Like his father, though, leaving was time-consuming, expensive and came with a great deal of friction. He talked to San Antonio only to find out that Jerry Jones and Bob McNair would never allow him to move his team into their state. He tried to move to Los Angeles in tandem with San Diego’s Dean Spanos and marched cheerily to the altar only to find out at the last minute that it would end as a red wedding.

And even this time, he repeatedly false-started his way through a year of deals and abortive deals before finally convincing his wealthier and haughtier brethren that the new money of Las Vegas was a better bet than the tradition and size of Oakland.

As regards that supposition, only time and short-term greed vs. long-term growth will tell. The league hasn’t exactly covered itself in glory with the multiple ways it screwed up the Los Angeles and San Diego markets, after all, and Davis as the league’s cash-poorest owner is always vulnerable to market forces and bullying partners.

But the possibility that this move might turn out to be an ill-fated choice does nothing to assuage a second generation of jilted Raider fans. Those fans were badly served through most of Oakland Raiders 2.0, deserved better, and ended up with a bittersweet experience, heavy on the bitter. In total:

- There was the gall of watching the third-worst record in football in those 22 years (Detroit and Cleveland), the league high total of 12 non-interim head coaches and the added irritation of watching the team opt to leave just as it was freshly positioned for an extended run of success.

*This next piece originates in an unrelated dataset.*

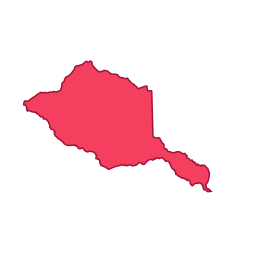 an SVG outline of Apure, rotated 209°
{"feature_id": "VEN-25", "entity_name": "Apure", "entity_type": "State", "adm_level": 1, "iso_a3": "VEN", "parent_name": "Venezuela", "parent_adm1": "", "projection": "equal_earth", "projection_center": [-69.326, 7.078], "detail": "fine", "context": "isolated", "style": "filled", "palette": "rose", "viewbox_px": 256, "rotation_deg": 209, "n_neighbors": 0, "source": "natural_earth", "source_scale": "10m", "svg_char_len": 5802}
<svg xmlns="http://www.w3.org/2000/svg" viewBox="0 0 256 256"><g transform="rotate(209 128 128)"><path d="M27.1,113.7L25.4,113.2L24.6,112.9L26.2,111.8L26.7,111.3L27.2,111.0L27.9,111.0L29.8,111.4L30.4,111.3L31.7,110.9L32.4,111.2L32.7,111.5L33.2,112.4L33.4,112.7L34.9,113.6L35.7,114.4L37.3,114.8L37.7,114.9L38.4,114.8L38.9,114.6L39.2,114.4L40.6,113.1L41.0,112.9L41.8,112.7L42.1,112.5L42.3,112.2L42.9,111.1L43.5,109.0L43.5,108.9L43.9,108.6L44.6,108.7L46.6,109.6L46.9,109.9L47.4,110.8L47.8,111.3L48.2,111.4L49.7,111.7L50.4,111.7L50.7,111.3L50.8,110.8L51.0,110.9L51.5,111.4L51.9,111.3L52.6,110.9L53.0,110.8L53.3,110.9L54.0,111.3L54.4,111.4L54.8,111.4L55.0,111.2L55.3,110.8L56.1,110.3L56.7,110.3L58.0,110.5L60.6,110.4L61.8,110.6L63.0,111.1L63.7,110.7L64.4,111.4L65.1,112.5L65.7,113.0L66.5,113.1L66.8,113.3L67.2,113.8L67.7,113.9L68.6,113.7L70.1,114.2L71.5,115.0L72.8,116.0L74.0,117.4L74.5,117.2L75.1,117.6L75.8,118.1L76.4,118.4L77.0,118.3L78.6,117.5L79.1,117.1L80.4,117.8L81.9,118.3L83.5,118.4L84.7,118.1L85.7,116.5L86.1,116.3L86.9,116.5L87.5,116.2L88.1,115.7L88.9,114.6L89.2,114.0L89.6,114.1L89.8,114.2L89.9,114.3L90.1,114.0L90.3,113.8L90.3,112.9L90.5,112.1L91.1,111.9L91.8,111.9L92.4,111.8L93.7,110.9L94.6,109.5L95.3,107.8L96.0,104.5L96.4,103.9L97.9,103.3L98.3,103.3L98.6,103.4L99.2,103.8L99.4,103.9L100.0,103.8L100.9,103.3L101.7,102.7L102.0,101.9L102.2,101.0L102.7,99.9L103.3,99.0L103.8,98.6L104.2,98.3L105.8,97.0L106.3,96.8L108.0,97.0L108.4,96.8L108.9,96.4L110.4,94.7L110.9,94.3L111.4,94.2L111.8,94.5L112.2,94.1L113.4,93.4L113.8,93.2L114.7,93.1L115.3,92.8L120.6,87.9L124.5,83.0L125.3,82.4L126.1,82.4L127.7,82.8L129.0,82.8L133.0,82.2L133.9,82.4L135.1,83.5L135.7,83.8L135.9,84.0L136.3,85.1L136.4,85.4L137.7,86.0L138.4,86.6L138.6,86.5L139.0,86.1L140.4,86.0L140.9,85.7L141.3,85.7L141.7,87.1L142.2,87.9L142.2,88.1L142.1,88.6L142.2,88.8L142.3,88.9L142.8,88.8L144.1,89.8L146.3,90.2L149.5,89.5L150.0,89.3L150.5,88.7L152.2,87.3L152.7,87.1L154.9,87.3L155.6,87.5L157.0,88.4L157.8,88.5L158.6,88.1L159.8,86.6L160.5,86.3L161.2,86.1L161.6,86.1L161.7,86.5L162.7,87.3L163.4,87.2L164.2,87.1L164.9,87.0L165.3,87.4L165.6,87.7L166.3,87.2L167.3,86.3L168.5,86.0L168.9,85.7L169.6,84.9L170.6,84.6L171.8,83.8L172.5,83.5L175.9,83.2L176.7,83.5L177.5,84.1L178.2,84.5L179.0,84.1L180.6,84.7L183.8,84.9L185.6,85.4L186.3,85.7L187.0,86.0L187.8,85.7L187.9,85.8L188.1,86.2L189.0,86.6L189.8,87.4L190.1,88.3L189.8,89.1L190.1,89.5L190.4,89.5L191.2,89.5L192.0,90.0L192.4,90.1L193.6,90.1L194.5,89.7L194.9,89.8L196.9,90.8L197.2,91.2L197.5,92.3L198.0,92.9L199.3,93.5L199.8,94.0L200.2,94.5L200.7,94.9L202.4,95.3L203.0,95.8L203.6,96.1L204.5,96.0L205.7,95.1L206.5,95.0L207.9,96.3L208.6,96.1L209.3,95.7L210.1,95.4L210.3,95.5L210.7,95.9L214.2,96.7L214.8,96.4L215.1,96.4L215.5,96.8L215.7,97.0L216.4,96.9L219.9,95.6L220.7,95.5L221.3,95.7L221.5,95.6L222.9,95.1L223.7,95.1L223.9,95.1L223.9,94.9L223.9,94.4L224.1,94.2L224.5,94.1L224.8,94.3L225.5,95.4L226.2,95.9L226.4,96.2L226.2,96.7L226.9,97.3L228.0,97.9L229.0,98.2L230.1,97.6L230.4,97.8L231.2,99.3L231.4,100.0L231.4,100.8L231.2,101.8L230.8,101.8L229.8,102.2L228.5,103.4L227.9,104.1L227.5,104.9L227.1,106.2L226.6,107.1L226.1,108.5L225.8,108.9L225.0,109.8L224.8,110.2L224.3,111.9L222.2,116.0L221.6,116.7L220.9,117.2L219.6,117.4L218.9,117.7L218.2,118.7L217.9,118.9L217.5,119.1L216.2,119.3L215.4,119.7L213.6,121.6L212.1,122.3L211.7,122.6L211.1,123.4L210.8,123.8L210.0,124.1L208.6,124.4L205.9,127.3L205.4,128.5L205.7,130.5L206.2,132.5L207.2,134.5L207.3,135.6L207.0,136.5L206.7,137.4L206.4,138.4L206.8,138.8L207.0,139.7L207.1,141.5L206.8,142.8L206.2,143.6L205.5,144.3L205.0,145.3L204.1,148.2L203.4,153.2L203.4,153.7L203.6,154.2L204.0,155.1L204.0,155.6L203.8,156.4L203.3,157.2L202.7,157.8L201.2,158.8L200.9,159.1L200.1,160.1L199.8,160.3L199.1,160.6L198.9,160.9L198.7,161.3L198.4,162.6L197.5,165.0L197.0,165.8L196.4,166.3L196.0,166.4L195.3,166.2L194.9,166.2L194.5,166.4L194.1,166.8L193.7,167.8L193.1,168.4L191.8,168.2L190.8,167.3L189.9,166.1L188.9,165.3L183.6,163.6L181.2,163.3L180.6,163.1L180.3,163.1L179.9,163.4L179.3,164.2L178.9,164.6L178.5,164.7L178.1,164.7L177.7,164.9L177.5,165.4L177.4,165.9L177.3,166.4L177.0,166.7L176.3,166.9L175.2,167.5L173.8,167.8L169.4,167.2L167.9,167.5L164.0,169.4L162.8,169.4L160.5,168.5L159.8,168.4L159.1,168.5L156.6,169.5L154.5,169.7L154.1,169.9L153.2,171.0L152.7,171.2L151.9,171.1L150.5,170.2L149.8,170.0L149.0,169.9L146.9,169.0L146.1,168.9L144.0,169.0L143.2,168.8L142.4,168.4L141.6,168.2L141.0,168.4L139.7,167.7L139.0,167.4L138.2,167.5L137.6,167.9L136.6,169.1L135.9,169.7L133.8,172.3L131.9,173.8L131.1,173.0L129.7,170.8L129.0,170.3L128.1,170.5L126.4,171.5L125.6,171.9L125.2,171.9L102.9,134.1L101.8,132.8L100.8,132.5L99.6,132.6L98.3,133.0L96.4,134.5L95.3,134.4L91.8,132.1L91.3,131.9L91.0,131.3L90.8,131.2L90.5,131.2L89.7,131.3L89.3,131.3L88.8,131.1L88.5,130.8L86.7,127.9L86.5,127.6L85.9,127.8L85.0,128.2L84.4,128.2L82.9,127.7L82.5,127.1L82.2,127.0L81.2,127.0L79.2,127.7L77.7,127.8L76.4,128.4L75.7,128.4L75.4,128.7L75.3,129.1L74.9,129.8L73.4,131.1L71.7,132.0L69.9,132.3L67.5,131.9L67.2,132.2L66.9,132.6L66.5,133.0L65.8,133.3L65.5,133.2L65.3,132.9L64.9,132.6L63.2,132.5L62.7,132.3L62.6,131.8L62.5,130.7L62.2,130.4L61.6,130.3L60.2,130.7L59.6,130.6L58.6,130.2L58.0,130.1L57.5,130.3L56.6,130.8L56.2,131.0L55.5,130.2L54.7,130.0L54.1,130.2L54.1,130.3L53.4,130.3L53.3,129.9L53.1,129.7L52.8,129.8L52.3,130.1L52.1,130.2L51.9,130.2L51.5,129.8L51.3,129.4L51.0,129.2L49.8,129.1L49.4,129.2L49.2,129.5L49.3,130.3L48.3,130.0L47.5,130.0L46.7,130.2L45.7,130.2L45.8,131.1L45.6,131.2L45.2,131.1L44.9,131.1L43.7,132.2L43.2,132.3L42.1,132.2L38.3,131.0L37.9,130.7L37.1,129.8L36.6,129.4L35.7,128.8L35.3,128.5L34.7,127.6L32.8,122.7L32.5,121.4L32.2,120.1L32.1,118.7L32.2,118.3L32.5,116.5L32.4,116.2L32.2,116.1L31.0,114.0L29.9,113.6L27.1,113.7Z" fill="#f43f5e" stroke="#9f1239" stroke-width="1.5"/></g></svg>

- There was the financial and architectural sinkhole of Mount Davis, which added seats and as-yet-unpaid debt while removing ambience from an old stadium living off the memories of the best Raider teams.

- There was the organizational paralysis of the later Al years and the aggressive wanderlust of the Mark years, leaving the fans to wonder what stable ownership might have offered.

In short, the new generation of Raider fans got remarkably little bang for their bucks, or for their hearts, and still got the same cruel reward their parents did.

Still, the Raiders were theirs, for good or ill, even if the last few years they only kept their team through the fecklessness of their owner. Now that the team is leaving again, these fans have only the commiserations their parents and older relatives who went through it once before, and learned in the most painful way of all that cities and fans don’t own teams – billionaires do, and billionaires are only citizens of the empire of money. Fans and cities and traditions and allegiances are merely wallets toward an end.

But one never knows what the future will bring. They might come back in 2030 and give it another 8,000-day try for the children of the brokenhearted. It would be a particularly perverse thing for the Raiders to do, but there is nothing in their history that suggests they mind treating their fan bases perversely.